Start of DATASET ENTRIES

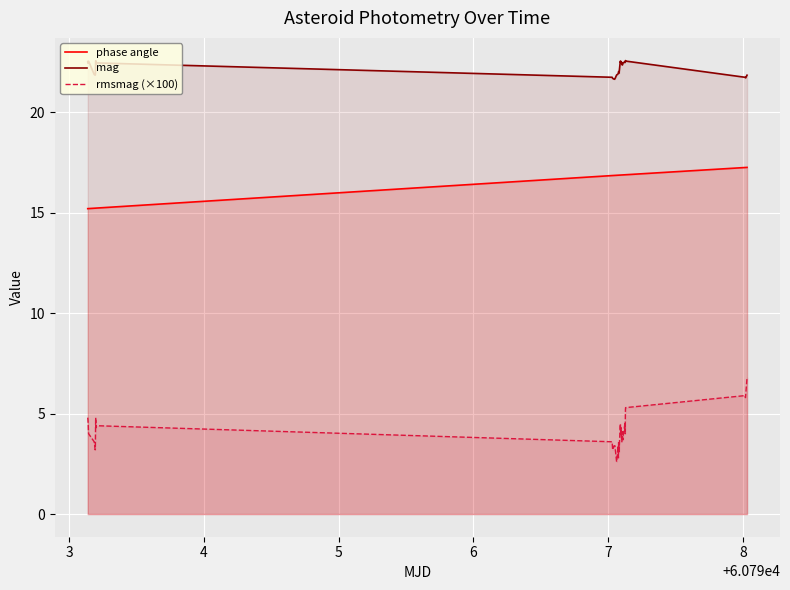

How many lines are shown in the chart?

3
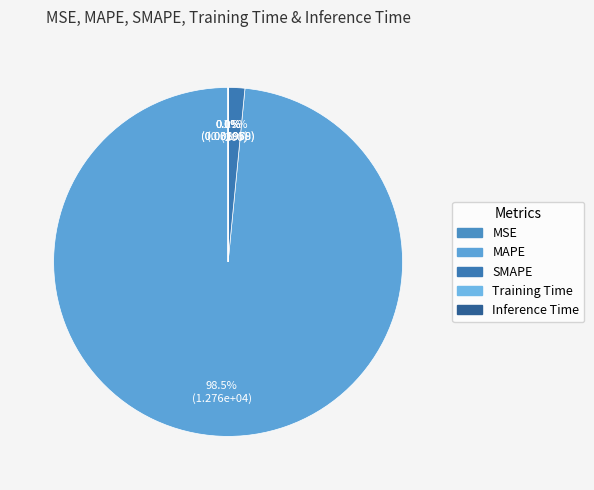

What is the smallest slice in the pie chart?

Inference Time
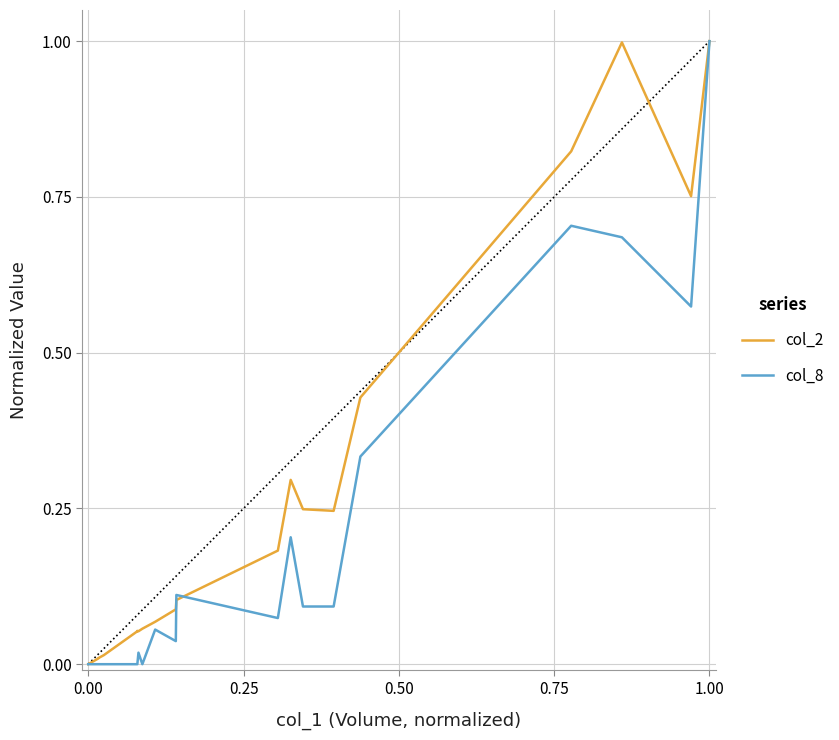

What is the difference between the maximum and second lowest values in the col_2 series?

1.0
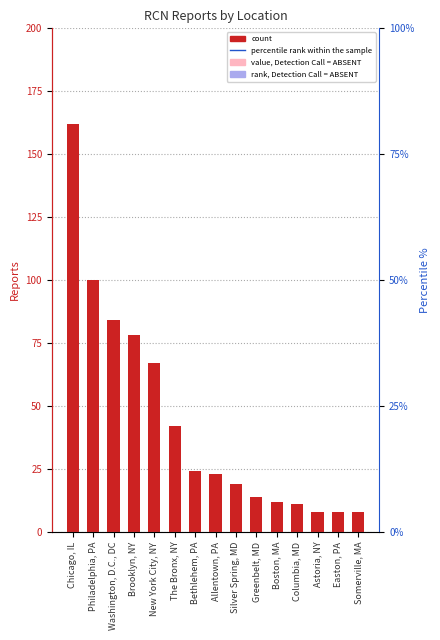

List the labels in order of value, smallest first.

Astoria, NY, Easton, PA, Somerville, MA, Columbia, MD, Boston, MA, Greenbelt, MD, Silver Spring, MD, Allentown, PA, Bethlehem, PA, The Bronx, NY, New York City, NY, Brooklyn, NY, Washington, D.C., DC, Philadelphia, PA, Chicago, IL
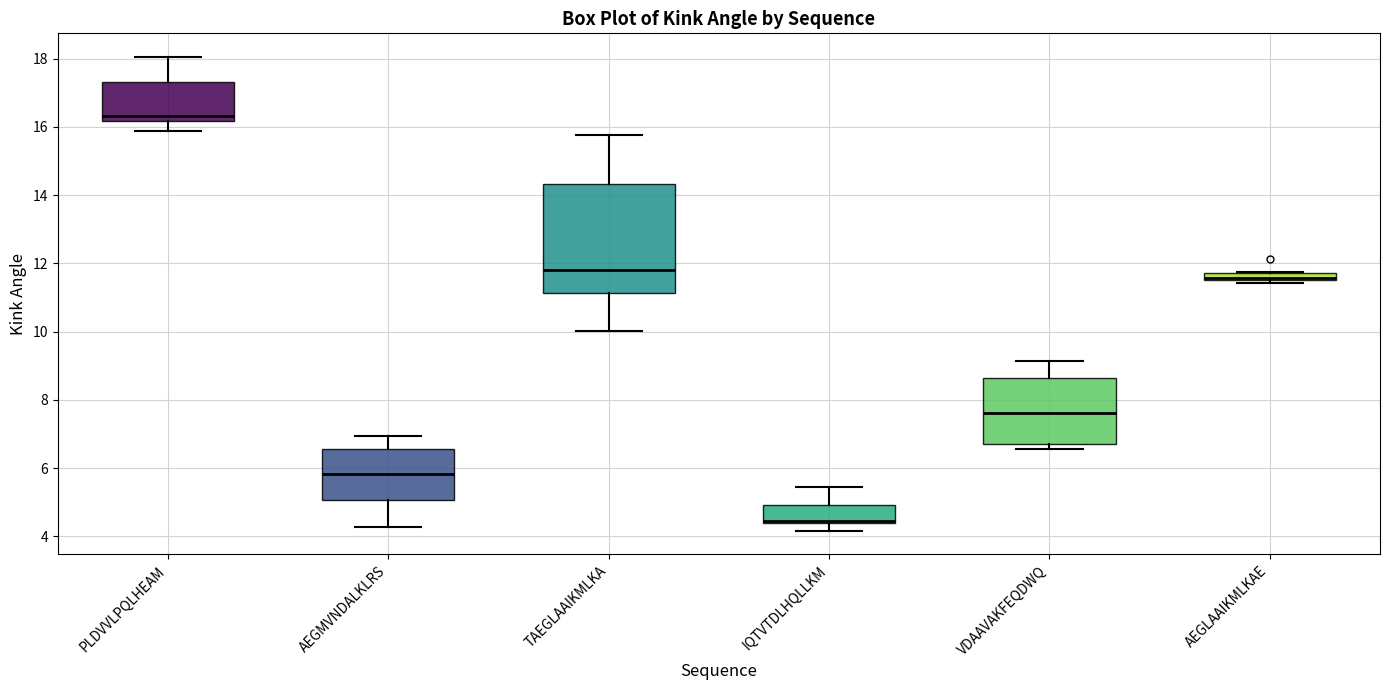

Where does the median line of the box for AEGMVNDALKLRS sit on the y-axis? The values are not printed on the chart, so give them approximately, as read against the axis.

5.8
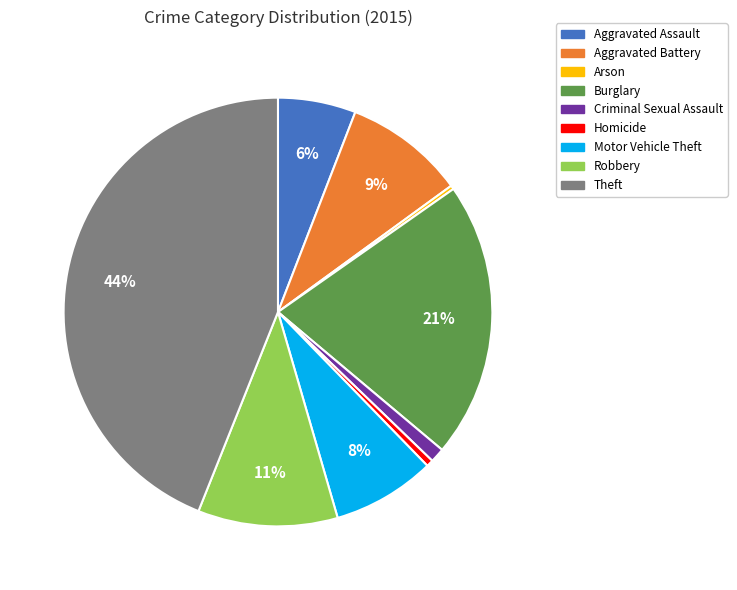

To the nearest percent, what percentage of the pie is Motor Vehicle Theft?

8%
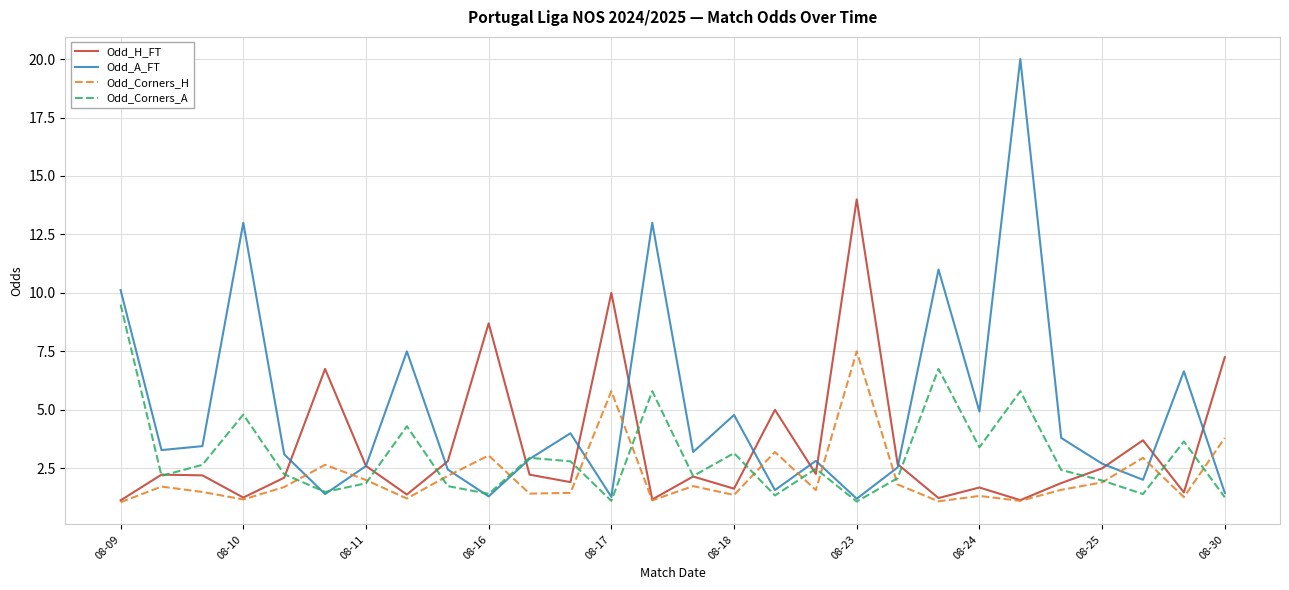

Which series has the largest range (max minus min)?

Odd_A_FT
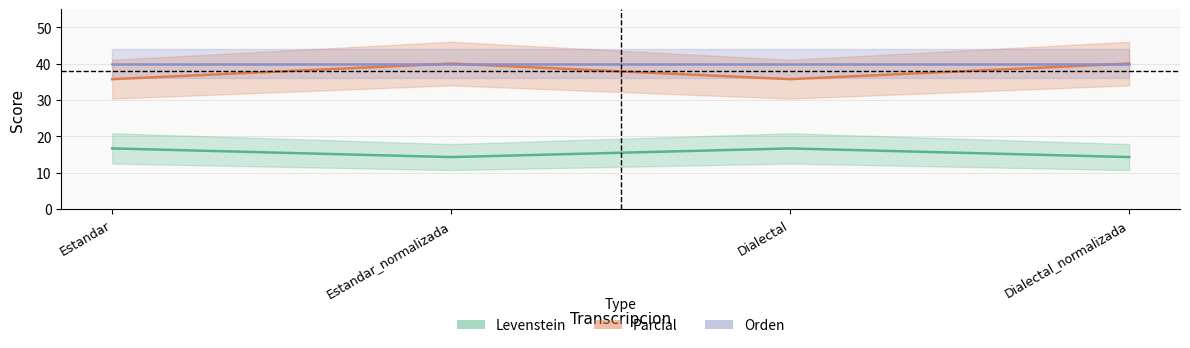

How many values in the Levenstein series exceed 16?

2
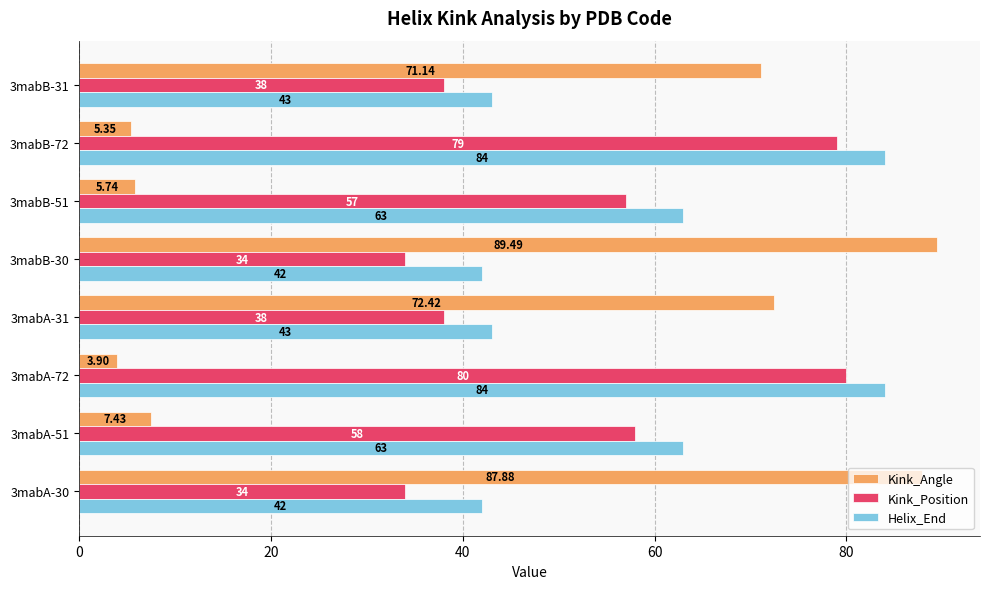

How many data points does each series have?

8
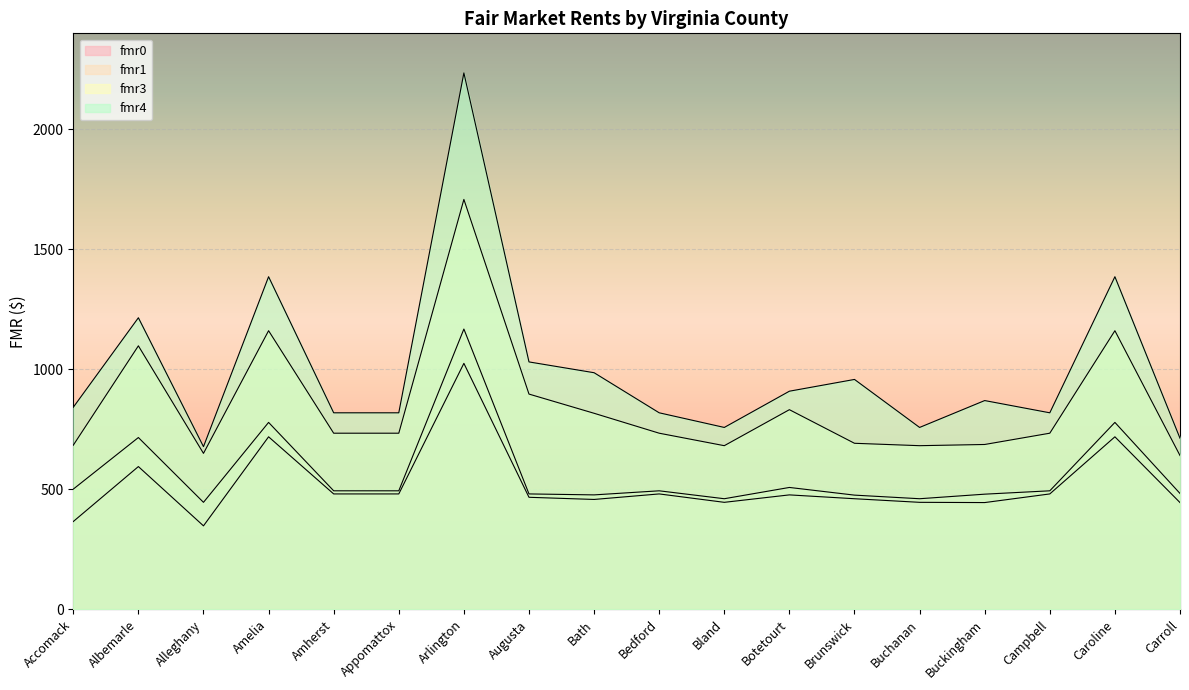

True or false: fmr4 and fmr1 cross at least once.

False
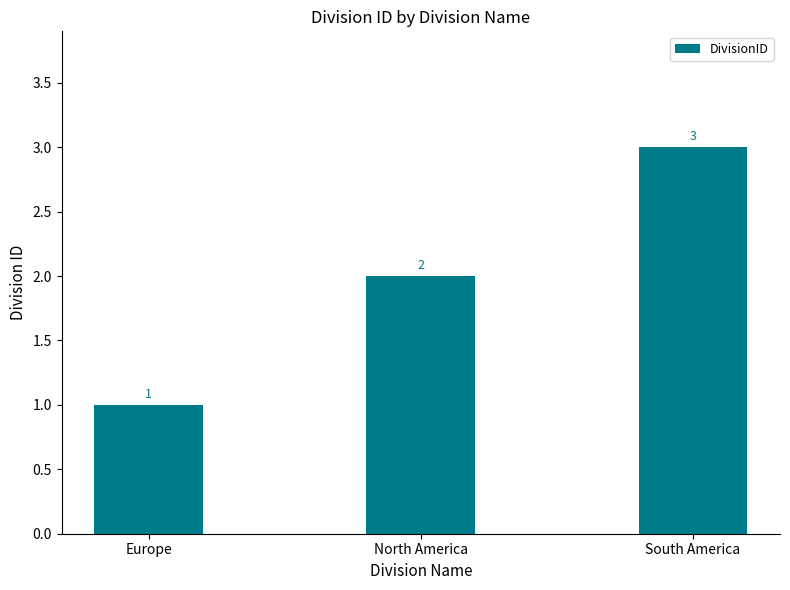

The chart shows a value of 2 at Europe. True or false?

False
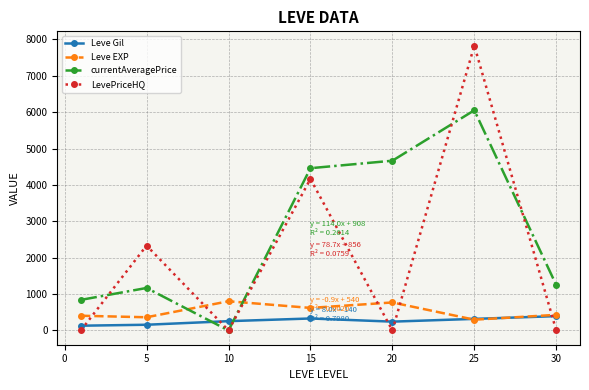

True or false: currentAveragePrice and Leve EXP cross at least once.

True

End of DATASET ENTRIES

• [BRIEF] Rewrite the lines above as a JSON list of strings, one string per line, with blank lines omitted. Leave the pictures out of the list.

• [ANSWER SPACE]
[
  "How many lines are shown in the chart?",
  "3",
  "What is the smallest slice in the pie chart?",
  "Inference Time",
  "What is the difference between the maximum and second lowest values in the col_2 series?",
  "1.0",
  "List the labels in order of value, smallest first.",
  "Astoria, NY, Easton, PA, Somerville, MA, Columbia, MD, Boston, MA, Greenbelt, MD, Silver Spring, MD, Allentown, PA, Bethlehem, PA, The Bronx, NY, New York City, NY, Brooklyn, NY, Washington, D.C., DC, Philadelphia, PA, Chicago, IL",
  "Where does the median line of the box for AEGMVNDALKLRS sit on the y-axis? The values are not printed on the chart, so give them approximately, as read against the axis.",
  "5.8",
  "To the nearest percent, what percentage of the pie is Motor Vehicle Theft?",
  "8%",
  "Which series has the largest range (max minus min)?",
  "Odd_A_FT",
  "How many values in the Levenstein series exceed 16?",
  "2",
  "How many data points does each series have?",
  "8",
  "True or false: fmr4 and fmr1 cross at least once.",
  "False",
  "The chart shows a value of 2 at Europe. True or false?",
  "False",
  "True or false: currentAveragePrice and Leve EXP cross at least once.",
  "True"
]